Apr 29, 2020 in Exploratory

Urban Sociology: Industrialization

Introduction

It is a discipline of sociology that deals with the study of the social processes, changes occurring in the social interactions and the problems which stir policy-making and planning. The study of urban sociology entails cities and how they develop. This discipline involves the use of a particular analysis and social theory in describing trends in the cities. Cities in the present century have developed compared to cities in the tenth century. Therefore, this paper seeks to describe industrialization and how it contributed to urban development.

Industrialization

It refers to a period of social and economic changes transforming human groups with agrarian characteristics into an industrialized one.  The basic characteristics of change revolve around an agricultural production economy to one whose primary role is good manufacturing. This phenomenon is a stimulus to economic growth and industrial investment where workers report of an income rise and market expansion. The first industrial revolution occurred in the mid-eighteenth century in the European region with marked technological progress: a shift from the rural work to industrial labor and financial investments. The next industrial revolution occurred shortly after in the mid-nineteenth century with the invention of the steam engine. The key factors in the study of urban sociology are the social consequences that include increased urbanization that increased sizes of settlements to serve the upcoming factories that led to the adoption of the nuclear families. The changes that occurred during the 18th and 19th century impacted the current view of industrialization.

 

Relevance of Industrialization

The industrial revolution was crucial because it is the precursor to every aspect of business currently. A majority of the rural areas became urbanized in the revolution period starting in Britain. Advancements originating from Britain spread throughout the world. They include advancements in technology, shipping, agriculture, science, and construction. The industrial revolution in Britain made it a major technologically-advanced center of production and commerce that made its economy grow describing its origin of wealth. 

Following agricultural developments, industrialization gave rise to an increased demand for crop produce due to the rising population. The few supplies for crop production were overutilized; as a result of new technologies that included tools, machinery and fertilizers were developed quickly to increase crop production to merge the demand. Ownership of land changed that is from the nature of land ownership by nobles and tenants servant-ship duties to individualized farming. The industrial revolution changed the ownership of noble areas whereby estates began specializing in crop production while others in animal production. It was an important method for diversity that involved both classes of people as well as increasing commerce and economic growths. Fostering trade through service and good development increased foreign trade, mass production of products that flooded markets, shifting production into large-scale. The model of shifting production from small scale into large scale production using technology to increase efficiency was a millennia’s concept in country developments. 

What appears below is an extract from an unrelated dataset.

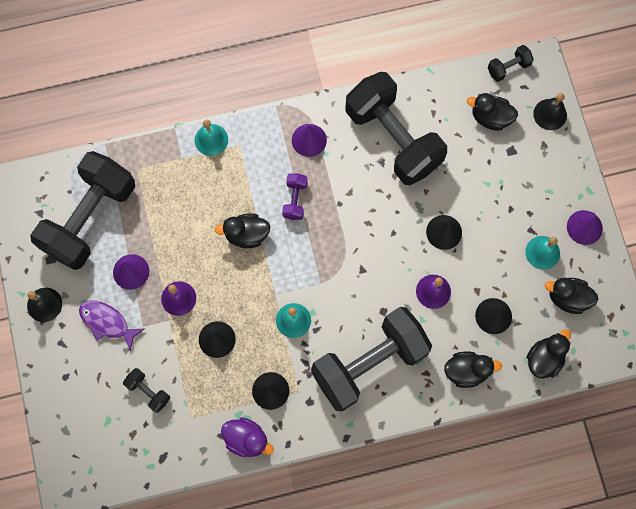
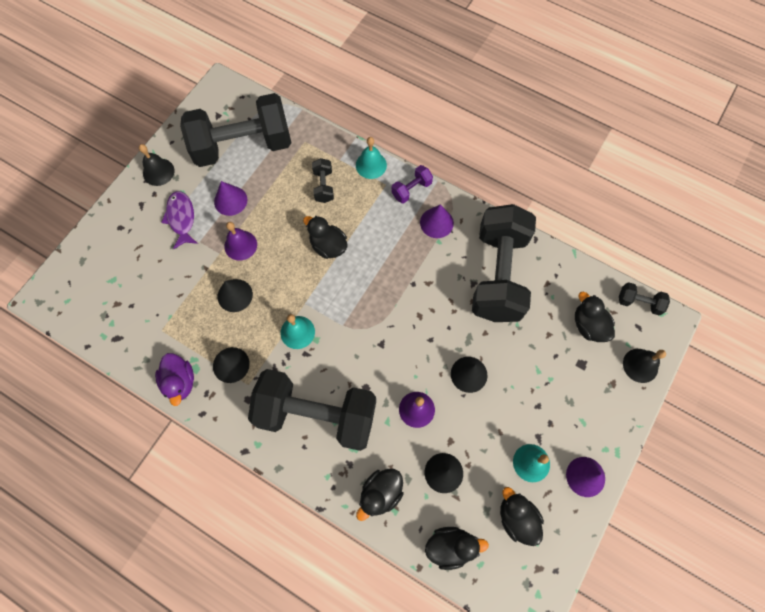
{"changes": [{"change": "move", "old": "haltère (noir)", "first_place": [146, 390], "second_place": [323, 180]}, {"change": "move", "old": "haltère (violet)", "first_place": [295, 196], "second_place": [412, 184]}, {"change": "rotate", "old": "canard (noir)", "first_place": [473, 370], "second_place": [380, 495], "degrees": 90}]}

Also, Industrialization has led to the raise of people’s income. For instance, it provides a means for a rapid and steady increase in income of people staying around urban centers. Income is a primary factor in urban sociology because indecent income impacts productivity in works people are hired. It explains how industrialization expands the physical stock of capital while improving the people’s capabilities that make them efficient and smart. Fostering good production modernized agriculture and workforce. While it was an employment avenue fostering local and foreign trade, the agricultural sector that was the original focus of industrialization was modernized for large amounts of quality yields.  

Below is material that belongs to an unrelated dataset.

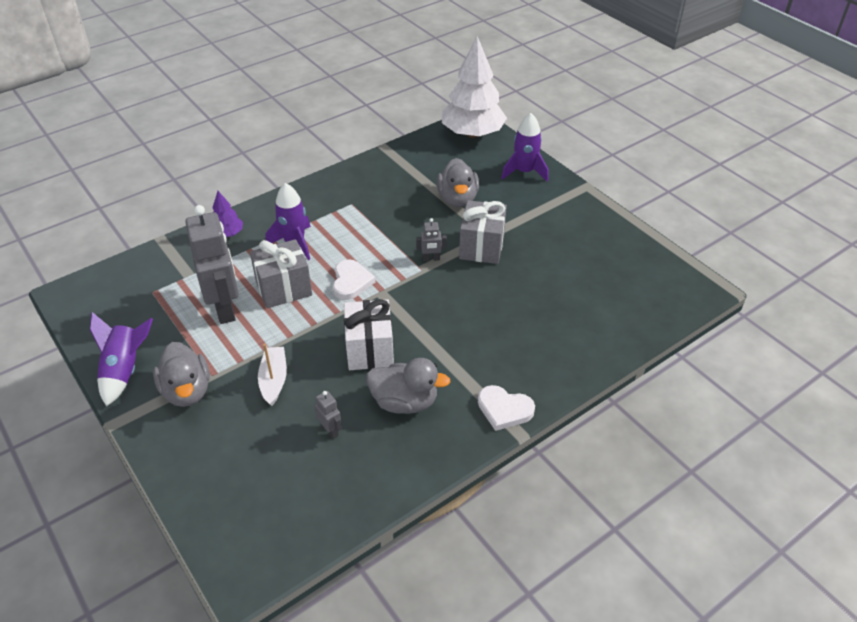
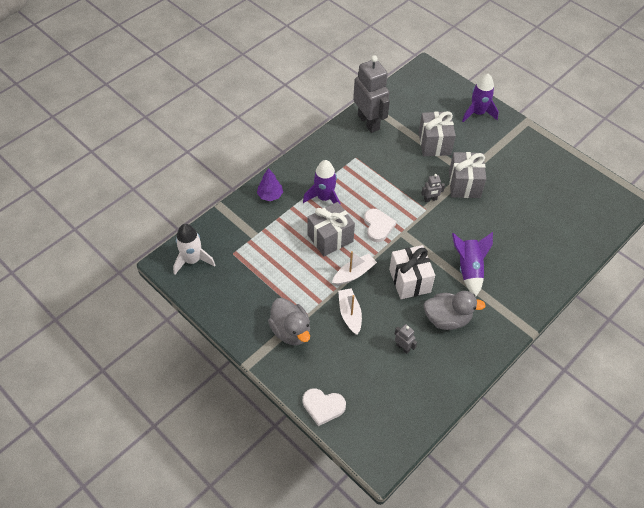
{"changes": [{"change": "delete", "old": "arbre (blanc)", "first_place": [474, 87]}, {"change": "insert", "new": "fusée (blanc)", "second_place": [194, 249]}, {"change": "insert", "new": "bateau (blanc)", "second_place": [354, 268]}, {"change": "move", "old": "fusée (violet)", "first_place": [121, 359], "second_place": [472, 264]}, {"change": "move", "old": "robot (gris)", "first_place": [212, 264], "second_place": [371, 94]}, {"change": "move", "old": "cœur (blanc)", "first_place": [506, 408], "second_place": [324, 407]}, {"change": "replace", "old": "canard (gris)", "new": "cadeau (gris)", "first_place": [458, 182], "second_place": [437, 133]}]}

Developments in Industrialization due to the People’s way of Life

The increased demand for a better way of life during industrialization forces individuals to engage in activities that yield enough income or employment with a better income. During the Industrialization period, people were forced to use modernized methods and technology to improve production. Production increases the per capita because people in such environments are productive. Also, the increasing demand for goods in the market increases the production either through the use of technology in production or increasing the manpower. Increasing manpower during industrialization reduces the costs of production through the reduction of time. Conversely, the diverse population promotes economic activities that bring foreign capital, a contributory factor in the economic development of any urban city or nation. A developing economy that instigates people to migrate from regions of little developments to developed hubs fosters innovation and new developments such as infrastructure for balanced growth.  

Lessons from the Prerequisites of an Industrialized Urban Centre

For the industrialization of a city or urban center, the initial economy is a subsistent one in which production only settles the immediate needs of the society. Often there is the lack of a motivating force to its people. However, in the event of industrialization, the industrial revolution is the determinant wave. Individuals are motivated to start producing a surplus to minimize shortage and foster local and foreign trade that essential in economic developments. An increase in productivity raises people’s income due to increment in per capita. Once productivity in the normal environment gets to the maximum, use of advanced technology such modern techniques in the agricultural sector ensues. It explains how industrialization instigates change.

Conclusion

Industrialization is an integral part of urban developments. While it started in Britain, it promoted its economic growth from an ancient to a modernized one. It is an essential component that countered the steady increase in population with increased crop production. It is studied in urban sociology due to the impact it created on individuals to produce surplus aiding in trade and use of modern technologic advancements.